Only an exact copy of the entries, stripped of pictures, will serve as the answer.

#### DATA FOR REVIEW ####

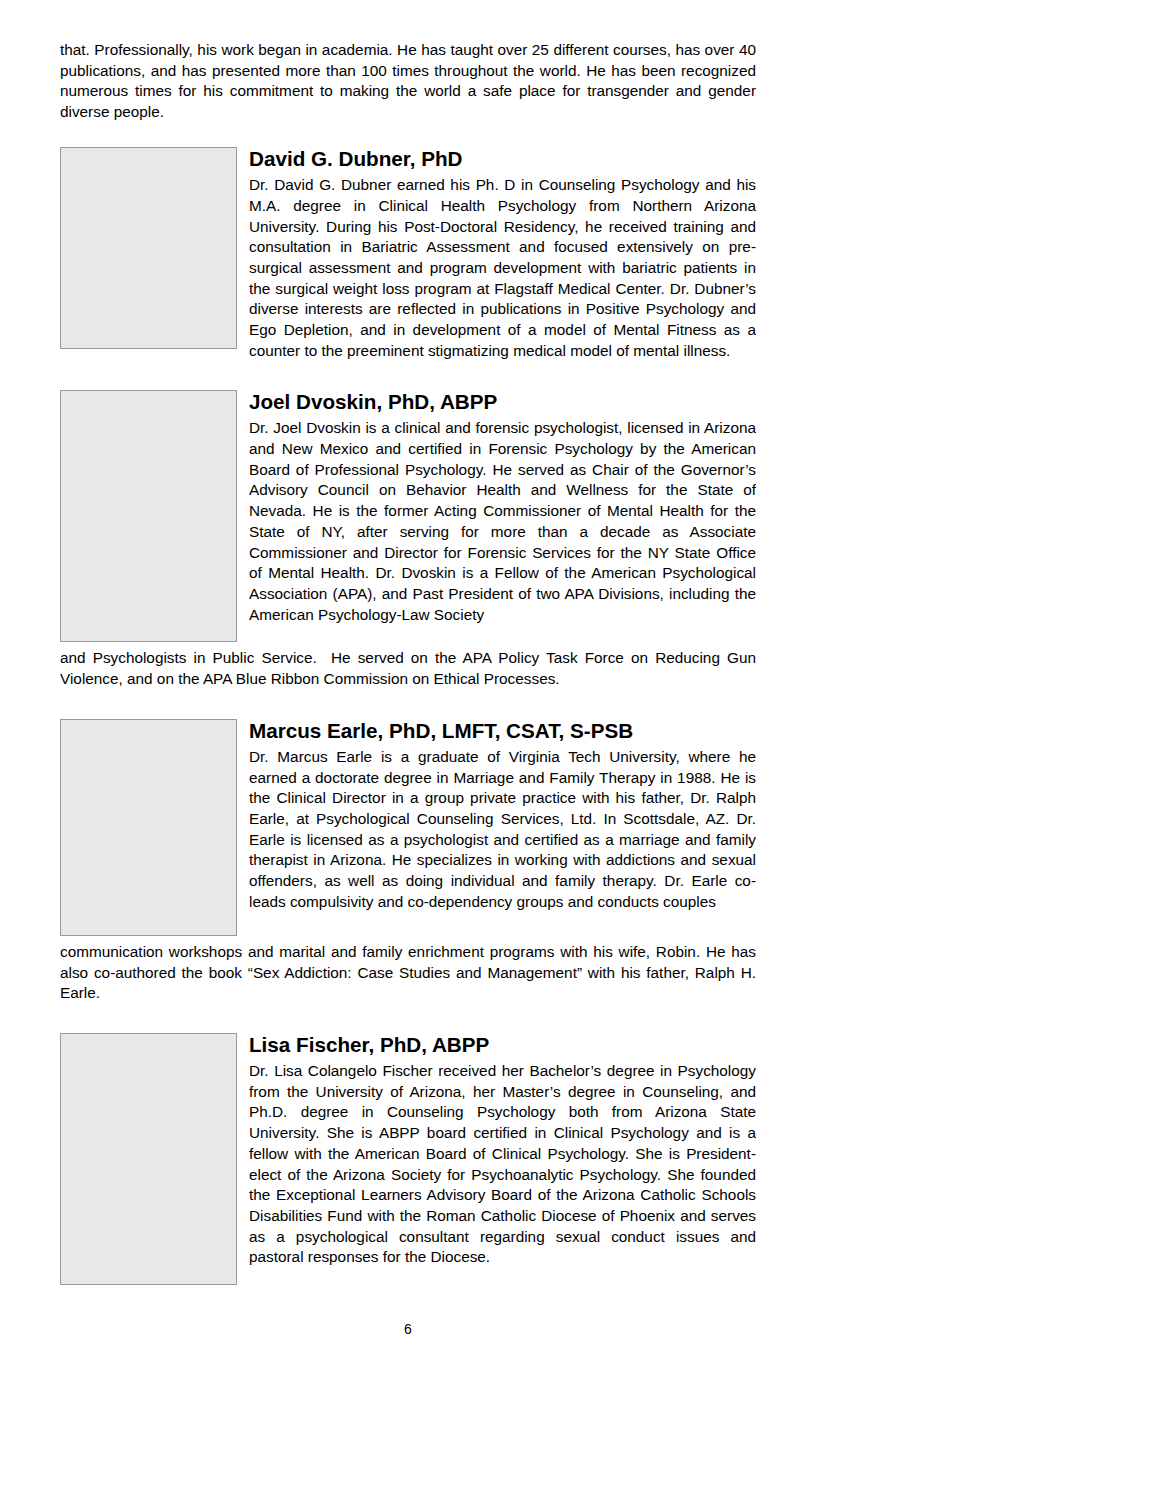that. Professionally, his work began in academia. He has taught over 25 different courses, has over 40 publications, and has presented more than 100 times throughout the world. He has been recognized numerous times for his commitment to making the world a safe place for transgender and gender diverse people.
David G. Dubner, PhD
Dr. David G. Dubner earned his Ph. D in Counseling Psychology and his M.A. degree in Clinical Health Psychology from Northern Arizona University. During his Post-Doctoral Residency, he received training and consultation in Bariatric Assessment and focused extensively on pre-surgical assessment and program development with bariatric patients in the surgical weight loss program at Flagstaff Medical Center. Dr. Dubner’s diverse interests are reflected in publications in Positive Psychology and Ego Depletion, and in development of a model of Mental Fitness as a counter to the preeminent stigmatizing medical model of mental illness.
Joel Dvoskin, PhD, ABPP
Dr. Joel Dvoskin is a clinical and forensic psychologist, licensed in Arizona and New Mexico and certified in Forensic Psychology by the American Board of Professional Psychology. He served as Chair of the Governor’s Advisory Council on Behavior Health and Wellness for the State of Nevada. He is the former Acting Commissioner of Mental Health for the State of NY, after serving for more than a decade as Associate Commissioner and Director for Forensic Services for the NY State Office of Mental Health. Dr. Dvoskin is a Fellow of the American Psychological Association (APA), and Past President of two APA Divisions, including the American Psychology-Law Society
and Psychologists in Public Service. He served on the APA Policy Task Force on Reducing Gun Violence, and on the APA Blue Ribbon Commission on Ethical Processes.
Marcus Earle, PhD, LMFT, CSAT, S-PSB
Dr. Marcus Earle is a graduate of Virginia Tech University, where he earned a doctorate degree in Marriage and Family Therapy in 1988. He is the Clinical Director in a group private practice with his father, Dr. Ralph Earle, at Psychological Counseling Services, Ltd. In Scottsdale, AZ. Dr. Earle is licensed as a psychologist and certified as a marriage and family therapist in Arizona. He specializes in working with addictions and sexual offenders, as well as doing individual and family therapy. Dr. Earle co-leads compulsivity and co-dependency groups and conducts couples
communication workshops and marital and family enrichment programs with his wife, Robin. He has also co-authored the book “Sex Addiction: Case Studies and Management” with his father, Ralph H. Earle.
Lisa Fischer, PhD, ABPP
Dr. Lisa Colangelo Fischer received her Bachelor’s degree in Psychology from the University of Arizona, her Master’s degree in Counseling, and Ph.D. degree in Counseling Psychology both from Arizona State University. She is ABPP board certified in Clinical Psychology and is a fellow with the American Board of Clinical Psychology. She is President-elect of the Arizona Society for Psychoanalytic Psychology. She founded the Exceptional Learners Advisory Board of the Arizona Catholic Schools Disabilities Fund with the Roman Catholic Diocese of Phoenix and serves as a psychological consultant regarding sexual conduct issues and pastoral responses for the Diocese.
6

####

ANSWER TO THIS PROBLEM:
that. Professionally, his work began in academia. He has taught over 25 different courses, has over 40 publications, and has presented more than 100 times throughout the world. He has been recognized numerous times for his commitment to making the world a safe place for transgender and gender diverse people.
David G. Dubner, PhD
Dr. David G. Dubner earned his Ph. D in Counseling Psychology and his M.A. degree in Clinical Health Psychology from Northern Arizona University. During his Post-Doctoral Residency, he received training and consultation in Bariatric Assessment and focused extensively on pre-surgical assessment and program development with bariatric patients in the surgical weight loss program at Flagstaff Medical Center. Dr. Dubner’s diverse interests are reflected in publications in Positive Psychology and Ego Depletion, and in development of a model of Mental Fitness as a counter to the preeminent stigmatizing medical model of mental illness.
Joel Dvoskin, PhD, ABPP
Dr. Joel Dvoskin is a clinical and forensic psychologist, licensed in Arizona and New Mexico and certified in Forensic Psychology by the American Board of Professional Psychology. He served as Chair of the Governor’s Advisory Council on Behavior Health and Wellness for the State of Nevada. He is the former Acting Commissioner of Mental Health for the State of NY, after serving for more than a decade as Associate Commissioner and Director for Forensic Services for the NY State Office of Mental Health. Dr. Dvoskin is a Fellow of the American Psychological Association (APA), and Past President of two APA Divisions, including the American Psychology-Law Society
and Psychologists in Public Service. He served on the APA Policy Task Force on Reducing Gun Violence, and on the APA Blue Ribbon Commission on Ethical Processes.
Marcus Earle, PhD, LMFT, CSAT, S-PSB
Dr. Marcus Earle is a graduate of Virginia Tech University, where he earned a doctorate degree in Marriage and Family Therapy in 1988. He is the Clinical Director in a group private practice with his father, Dr. Ralph Earle, at Psychological Counseling Services, Ltd. In Scottsdale, AZ. Dr. Earle is licensed as a psychologist and certified as a marriage and family therapist in Arizona. He specializes in working with addictions and sexual offenders, as well as doing individual and family therapy. Dr. Earle co-leads compulsivity and co-dependency groups and conducts couples
communication workshops and marital and family enrichment programs with his wife, Robin. He has also co-authored the book “Sex Addiction: Case Studies and Management” with his father, Ralph H. Earle.
Lisa Fischer, PhD, ABPP
Dr. Lisa Colangelo Fischer received her Bachelor’s degree in Psychology from the University of Arizona, her Master’s degree in Counseling, and Ph.D. degree in Counseling Psychology both from Arizona State University. She is ABPP board certified in Clinical Psychology and is a fellow with the American Board of Clinical Psychology. She is President-elect of the Arizona Society for Psychoanalytic Psychology. She founded the Exceptional Learners Advisory Board of the Arizona Catholic Schools Disabilities Fund with the Roman Catholic Diocese of Phoenix and serves as a psychological consultant regarding sexual conduct issues and pastoral responses for the Diocese.
6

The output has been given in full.